UN Resident Coordinator in Zambia, Dr. Coumba Mar Gadio on Wednesday lauded the southern African nation for how it is seriously dealing with civil registration and vital statistics issues by updating legislation and policy and making the process more accessible to citizens.
Speaking at the Press Conference on the 5th Conference of African Ministers responsible for Civil Registration, Dr. Gadio said it was no accident that Zambia was hosting the important meeting.
“It is a tribute to how seriously the government takes civil registration and vital statistics. For despite the importance of identification and ongoing efforts to improve these processes, many African governments still lack adequate, viable, complete and digital registration systems,” she said.
Zambia has been updating its policies and making registration more accessible. The country has also built an integrated and digital national registration system that covers Zambians from birth to death.
Dr. Gadio said the UN system was readily available to help Zambia in perfecting this process.
“I know in the area of birth registration, UNICEF, with funding from the European Union, has been a key partner.
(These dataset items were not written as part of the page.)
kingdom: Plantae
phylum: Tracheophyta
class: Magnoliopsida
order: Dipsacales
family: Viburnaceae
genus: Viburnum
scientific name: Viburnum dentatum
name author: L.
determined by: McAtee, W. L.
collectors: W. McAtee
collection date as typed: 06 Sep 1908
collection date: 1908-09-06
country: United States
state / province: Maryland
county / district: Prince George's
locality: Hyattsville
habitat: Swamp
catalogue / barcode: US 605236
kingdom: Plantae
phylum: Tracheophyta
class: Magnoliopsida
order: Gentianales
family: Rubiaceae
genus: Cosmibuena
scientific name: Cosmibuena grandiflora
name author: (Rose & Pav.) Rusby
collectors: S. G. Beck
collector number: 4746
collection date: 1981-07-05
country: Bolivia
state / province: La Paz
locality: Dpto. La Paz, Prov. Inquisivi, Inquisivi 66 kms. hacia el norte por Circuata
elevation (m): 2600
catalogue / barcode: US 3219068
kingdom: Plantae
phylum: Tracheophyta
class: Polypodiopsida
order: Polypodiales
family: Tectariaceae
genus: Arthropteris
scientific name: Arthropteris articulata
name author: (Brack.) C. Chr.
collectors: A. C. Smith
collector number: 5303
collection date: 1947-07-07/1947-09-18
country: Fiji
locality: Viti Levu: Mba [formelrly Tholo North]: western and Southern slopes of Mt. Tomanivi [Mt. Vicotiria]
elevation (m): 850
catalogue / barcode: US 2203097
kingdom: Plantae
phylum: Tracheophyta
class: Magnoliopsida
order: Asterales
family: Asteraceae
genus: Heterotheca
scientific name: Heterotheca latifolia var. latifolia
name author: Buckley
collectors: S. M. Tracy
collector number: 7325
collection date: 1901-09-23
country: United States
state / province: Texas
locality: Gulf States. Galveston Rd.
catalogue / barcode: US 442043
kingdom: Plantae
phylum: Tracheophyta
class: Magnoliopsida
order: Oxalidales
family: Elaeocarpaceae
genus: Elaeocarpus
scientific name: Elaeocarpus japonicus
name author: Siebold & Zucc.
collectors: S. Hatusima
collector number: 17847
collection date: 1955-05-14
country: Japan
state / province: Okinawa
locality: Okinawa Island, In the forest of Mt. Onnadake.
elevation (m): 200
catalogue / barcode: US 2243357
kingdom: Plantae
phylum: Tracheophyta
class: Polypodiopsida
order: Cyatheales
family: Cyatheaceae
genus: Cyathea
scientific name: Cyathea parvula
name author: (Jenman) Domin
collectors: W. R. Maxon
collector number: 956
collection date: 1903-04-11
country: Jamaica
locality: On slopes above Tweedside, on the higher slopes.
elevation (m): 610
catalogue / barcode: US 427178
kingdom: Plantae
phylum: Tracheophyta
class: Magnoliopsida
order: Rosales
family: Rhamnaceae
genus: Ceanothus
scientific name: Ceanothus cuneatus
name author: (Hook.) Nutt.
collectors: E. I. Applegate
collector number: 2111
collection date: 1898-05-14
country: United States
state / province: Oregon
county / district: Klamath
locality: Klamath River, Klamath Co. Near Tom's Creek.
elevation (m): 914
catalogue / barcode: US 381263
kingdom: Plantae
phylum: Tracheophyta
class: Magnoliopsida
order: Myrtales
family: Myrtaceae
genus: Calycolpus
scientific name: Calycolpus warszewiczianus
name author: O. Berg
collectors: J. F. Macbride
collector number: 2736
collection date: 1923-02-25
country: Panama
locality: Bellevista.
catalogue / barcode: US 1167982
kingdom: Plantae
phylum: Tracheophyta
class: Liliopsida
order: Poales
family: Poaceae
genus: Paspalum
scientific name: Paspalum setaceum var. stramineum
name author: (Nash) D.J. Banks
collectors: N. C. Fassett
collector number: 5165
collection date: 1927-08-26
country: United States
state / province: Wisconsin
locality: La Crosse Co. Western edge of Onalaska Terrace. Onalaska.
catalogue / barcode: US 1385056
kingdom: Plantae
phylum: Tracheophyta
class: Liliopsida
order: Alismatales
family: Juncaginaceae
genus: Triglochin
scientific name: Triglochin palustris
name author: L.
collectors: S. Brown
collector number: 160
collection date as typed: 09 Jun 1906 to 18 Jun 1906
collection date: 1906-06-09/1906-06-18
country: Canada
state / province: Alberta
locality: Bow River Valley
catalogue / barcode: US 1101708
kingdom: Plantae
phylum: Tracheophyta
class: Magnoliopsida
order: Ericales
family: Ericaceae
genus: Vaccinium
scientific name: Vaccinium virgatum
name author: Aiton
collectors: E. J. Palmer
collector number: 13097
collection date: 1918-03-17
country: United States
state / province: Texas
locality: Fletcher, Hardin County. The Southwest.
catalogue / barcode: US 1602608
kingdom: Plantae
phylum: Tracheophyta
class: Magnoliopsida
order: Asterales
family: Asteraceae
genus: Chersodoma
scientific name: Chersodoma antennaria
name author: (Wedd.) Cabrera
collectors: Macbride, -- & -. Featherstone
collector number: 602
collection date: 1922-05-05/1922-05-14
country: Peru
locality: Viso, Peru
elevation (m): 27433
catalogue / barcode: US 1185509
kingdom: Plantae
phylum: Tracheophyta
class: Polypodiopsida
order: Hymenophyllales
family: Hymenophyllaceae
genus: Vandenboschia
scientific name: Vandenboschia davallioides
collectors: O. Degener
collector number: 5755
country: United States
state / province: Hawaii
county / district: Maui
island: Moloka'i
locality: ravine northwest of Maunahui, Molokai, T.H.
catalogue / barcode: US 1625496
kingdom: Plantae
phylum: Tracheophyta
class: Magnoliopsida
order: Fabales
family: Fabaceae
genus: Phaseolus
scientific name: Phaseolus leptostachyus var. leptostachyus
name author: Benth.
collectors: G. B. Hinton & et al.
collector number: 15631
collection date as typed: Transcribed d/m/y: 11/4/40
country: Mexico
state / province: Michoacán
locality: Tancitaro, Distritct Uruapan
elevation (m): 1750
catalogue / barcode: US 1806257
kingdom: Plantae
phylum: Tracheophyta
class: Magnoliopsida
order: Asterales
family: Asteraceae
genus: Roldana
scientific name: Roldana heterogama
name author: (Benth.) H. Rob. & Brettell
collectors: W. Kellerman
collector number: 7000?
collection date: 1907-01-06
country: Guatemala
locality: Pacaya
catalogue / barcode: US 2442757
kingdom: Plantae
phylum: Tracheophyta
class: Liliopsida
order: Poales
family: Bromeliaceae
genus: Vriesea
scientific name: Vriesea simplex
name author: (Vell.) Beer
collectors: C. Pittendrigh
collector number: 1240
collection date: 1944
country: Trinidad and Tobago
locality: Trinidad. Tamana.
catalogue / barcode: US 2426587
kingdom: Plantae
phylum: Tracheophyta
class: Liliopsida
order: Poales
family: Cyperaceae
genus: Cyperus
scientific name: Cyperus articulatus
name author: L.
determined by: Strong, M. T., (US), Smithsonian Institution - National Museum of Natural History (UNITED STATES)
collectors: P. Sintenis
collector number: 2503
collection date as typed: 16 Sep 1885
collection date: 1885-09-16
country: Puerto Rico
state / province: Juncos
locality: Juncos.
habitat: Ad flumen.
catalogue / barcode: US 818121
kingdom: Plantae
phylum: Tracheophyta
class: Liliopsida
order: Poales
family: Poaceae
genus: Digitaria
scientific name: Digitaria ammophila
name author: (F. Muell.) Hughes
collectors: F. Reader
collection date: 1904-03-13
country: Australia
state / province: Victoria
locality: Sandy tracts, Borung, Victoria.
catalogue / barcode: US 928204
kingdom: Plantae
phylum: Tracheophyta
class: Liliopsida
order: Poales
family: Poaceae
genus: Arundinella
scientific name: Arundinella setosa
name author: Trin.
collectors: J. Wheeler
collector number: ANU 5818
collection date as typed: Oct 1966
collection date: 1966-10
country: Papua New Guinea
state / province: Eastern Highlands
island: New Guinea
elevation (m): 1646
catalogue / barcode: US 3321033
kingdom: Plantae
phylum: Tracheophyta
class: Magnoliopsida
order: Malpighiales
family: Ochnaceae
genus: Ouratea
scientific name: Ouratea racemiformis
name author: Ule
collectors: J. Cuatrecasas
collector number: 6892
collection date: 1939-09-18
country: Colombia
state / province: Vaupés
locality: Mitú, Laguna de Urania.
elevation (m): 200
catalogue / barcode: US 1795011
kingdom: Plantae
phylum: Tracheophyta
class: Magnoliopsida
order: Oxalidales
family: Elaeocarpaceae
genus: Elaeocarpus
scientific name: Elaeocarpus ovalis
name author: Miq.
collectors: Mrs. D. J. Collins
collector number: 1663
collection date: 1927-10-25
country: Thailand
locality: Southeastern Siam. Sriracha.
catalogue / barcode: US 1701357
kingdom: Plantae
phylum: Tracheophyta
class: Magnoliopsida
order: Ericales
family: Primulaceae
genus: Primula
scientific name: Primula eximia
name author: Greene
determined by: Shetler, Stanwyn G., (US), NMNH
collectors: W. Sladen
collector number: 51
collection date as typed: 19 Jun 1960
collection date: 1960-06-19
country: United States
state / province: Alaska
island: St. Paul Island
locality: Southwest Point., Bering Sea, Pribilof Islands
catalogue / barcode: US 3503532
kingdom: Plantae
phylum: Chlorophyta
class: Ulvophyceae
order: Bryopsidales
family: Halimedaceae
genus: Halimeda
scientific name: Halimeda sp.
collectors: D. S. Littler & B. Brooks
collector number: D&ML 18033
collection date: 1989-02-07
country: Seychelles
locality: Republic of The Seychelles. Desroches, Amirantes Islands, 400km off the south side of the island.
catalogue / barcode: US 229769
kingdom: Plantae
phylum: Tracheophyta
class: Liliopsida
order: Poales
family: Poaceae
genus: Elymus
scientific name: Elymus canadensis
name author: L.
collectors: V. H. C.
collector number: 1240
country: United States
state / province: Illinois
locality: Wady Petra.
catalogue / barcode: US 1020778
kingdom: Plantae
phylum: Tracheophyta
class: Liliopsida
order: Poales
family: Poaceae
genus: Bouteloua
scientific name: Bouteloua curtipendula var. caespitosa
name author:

And UN agencies have been working closely with the ministry of Home of Affairs, notably the Economic Commission for Africa, IOM, UNFPA, UNHCR and WHO, which have helped with technical and financial support both nationally and through the African structures,” she said.
“To ensure sustainability of these efforts, Zambia should take strides to find sustainable financing mechanisms for CRVS. The UN stands ready to accompany you in this endeavour, including through exploring innovative funding mechanisms and expanded partnerships.”
Dr. Gadio said the conference provides an opportunity to African governments and stakeholders to sensitize and raise awareness among the people on the importance and use of civil registration, adding the meeting will also provide a useful platform for resource mobilisation to supported continued CRVS reform.
The UN Resident Coordinator said it was unfortunate that half of the children in Africa were not registered at birth, which should be the foundation for any civil registration system.
“These are the citizens that are frequently most exposed to poverty and other vulnerabilities. Not being registered renders them unseen, uncounted and excluded. By extension, this affects their ability to enjoy universal human rights and social protection benefits,” said Dr. Gadio.
She added that migrants, refugees and those displaced through humanitarian crises were ‘particularly vulnerable when they lack identity and travel documents. Incomplete civil registration systems mean millions of African people have come into this world and left without leaving a trace on official records’.
For his part, Director of the African Centre for Statistics at the Economic Commission for Africa, Oliver Chinganya, explained the importance of the conference and importance for Africa to modernize and build a comprehensive civil registration and vital statistics system for the betterment of its people.
He said over the past eight years the UN and its partners have noticed tremendous improvement in the registration of African children at birth. More still needs to be done, however, he added.
Mr. Chinganya said the ultimate goal of the conference was to ensure Africa meets sustainable development goal target 16.9 that seeks to ensure everyone on the continent has a legal identity, including free birth registration by 2030.
The high level conference provides an ideal platform for the sharing of experiences, policy guidance and lessons learned among countries and governments.